| Task goal |
The required output is a copy of each line in the material below that includes "left".

| Stored data |
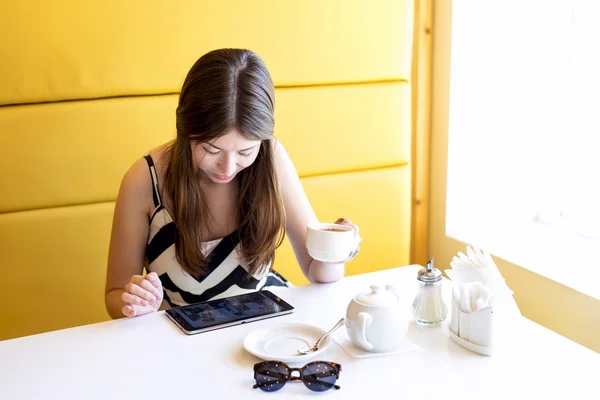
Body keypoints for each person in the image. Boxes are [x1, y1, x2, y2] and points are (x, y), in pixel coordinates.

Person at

--

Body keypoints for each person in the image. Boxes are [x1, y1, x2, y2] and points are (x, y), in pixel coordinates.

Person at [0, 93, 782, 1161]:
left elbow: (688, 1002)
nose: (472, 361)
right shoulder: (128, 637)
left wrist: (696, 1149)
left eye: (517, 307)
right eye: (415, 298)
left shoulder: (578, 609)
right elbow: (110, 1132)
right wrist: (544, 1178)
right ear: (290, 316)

| Reply |
left elbow: (688, 1002)
left wrist: (696, 1149)
left eye: (517, 307)
left shoulder: (578, 609)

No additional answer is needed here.